Lebanese interviewed by foreign news agencies expressed deep frustration with their government and its inability to enact reforms, or even manage daily affairs of state, after the Beirut port explosion. Some criticized the government for allowing travel and public celebrations during the holiday season because Lebanon was desperate for foreign tourism and currency. They also denounced the government for taking so long to secure any of the new coronavirus vaccines — not until Friday did the legislature take steps to import Pfizer’s vaccine, and at best it will only be able to procure enough vaccine to cover about 35 percent of the population.
The Jerusalem Post on Friday suggested Lebanon’s inability to purchase or distribute vaccines means it could “become the first country to reach herd immunity,” in the most unpleasant manner imaginable.
As the article pointed out, vaccination would cost the majority of Lebanese more than twice the amount of money they earn in a month. Even if the government secures a vaccine supply and provides enough subsidies for the population to access it, Heiko Wimmen of the International Crisis Group warned that Lebanon’s ramshackle power grid does not provide enough reliable electricity for hospitals to keep the drugs properly refrigerated.
Piling injury atop injury, the Jerusalem Post noted that among the many resources destroyed the titanic Port of Beirut explosion were “at least 17 containers holding essential medical supplies and a shipment of personal protective equipment,” and Lebanese doctors were among the first to give up on the country and flee after the blast.

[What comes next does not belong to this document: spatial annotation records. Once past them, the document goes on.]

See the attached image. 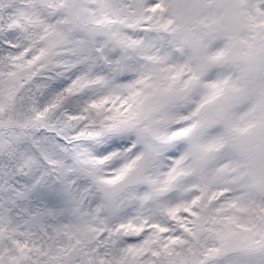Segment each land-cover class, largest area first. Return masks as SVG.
I'll return each instance as SVG.
<instances>
[{
    "label": "snow or ice",
    "instance_id": "6c2138e0",
    "mask_svg": "<svg viewBox=\"0 0 264 264\" xmlns=\"http://www.w3.org/2000/svg\"><path fill=\"white\" fill-rule=\"evenodd\" d=\"M0 264H264V0H0Z\"/></svg>",
    "mask_w": 264,
    "mask_h": 264
}]
</instances>
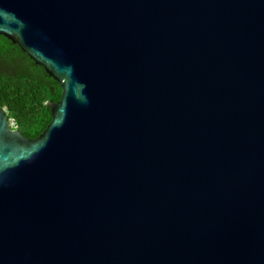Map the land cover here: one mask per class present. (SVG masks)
<instances>
[{"label":"water","instance_id":"1","mask_svg":"<svg viewBox=\"0 0 264 264\" xmlns=\"http://www.w3.org/2000/svg\"><path fill=\"white\" fill-rule=\"evenodd\" d=\"M63 90L0 109V264H264V0H0Z\"/></svg>","mask_w":264,"mask_h":264},{"label":"trees","instance_id":"2","mask_svg":"<svg viewBox=\"0 0 264 264\" xmlns=\"http://www.w3.org/2000/svg\"><path fill=\"white\" fill-rule=\"evenodd\" d=\"M61 85L32 61L19 46L0 36V109L6 110L18 129L38 139L53 121L49 103H59Z\"/></svg>","mask_w":264,"mask_h":264},{"label":"built area","instance_id":"3","mask_svg":"<svg viewBox=\"0 0 264 264\" xmlns=\"http://www.w3.org/2000/svg\"><path fill=\"white\" fill-rule=\"evenodd\" d=\"M10 120V126L12 129H18V126L16 124V121L14 119H9Z\"/></svg>","mask_w":264,"mask_h":264}]
</instances>
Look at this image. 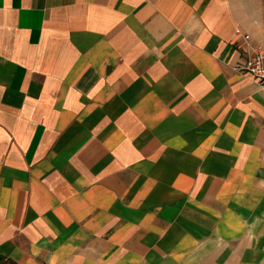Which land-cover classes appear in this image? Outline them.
I'll list each match as a JSON object with an SVG mask.
<instances>
[{"label":"crops","instance_id":"1","mask_svg":"<svg viewBox=\"0 0 264 264\" xmlns=\"http://www.w3.org/2000/svg\"><path fill=\"white\" fill-rule=\"evenodd\" d=\"M248 43L264 0H0V264H264Z\"/></svg>","mask_w":264,"mask_h":264},{"label":"built area","instance_id":"2","mask_svg":"<svg viewBox=\"0 0 264 264\" xmlns=\"http://www.w3.org/2000/svg\"><path fill=\"white\" fill-rule=\"evenodd\" d=\"M248 40L249 35H245ZM248 50L251 52L243 61L235 64L233 69L239 72H246L256 77L261 85H264V46H251L248 43Z\"/></svg>","mask_w":264,"mask_h":264}]
</instances>
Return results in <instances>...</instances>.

Wimmen was among the outside observers who doubted the ultra-strict lockdown imposed on Thursday would be effective since it will likely destroy what remains of the Lebanese economy and push much of the population into extreme poverty.
“Almost half of the population can’t afford to buy sufficient food to last them through the supermarket closures. We fear they will face hunger as it is uncertain whether stores have the capacity to deliver food to people’s homes,” Jennifer Moorehead of Save the Children told the BBC.
“The healthcare system is weak, officials are useless and many people don’t seem to care. The situation is miserable and I’m afraid of what’s to come, but I’m honestly at the point now where I just say, ‘whatever happens, happens,’” a frustrated intensive-care unit doctor told Al Jazeera News last week, as the rising tide of coronavirus cases threatened to overwhelm Lebanese hospitals.
The ICU doctor thought Lebanon would end up making horrible “triage” choices like Italy did at the height of its pandemic, when doctors had to withhold treatment from elderly patients so they could focus their efforts on younger people with a better chance of survival.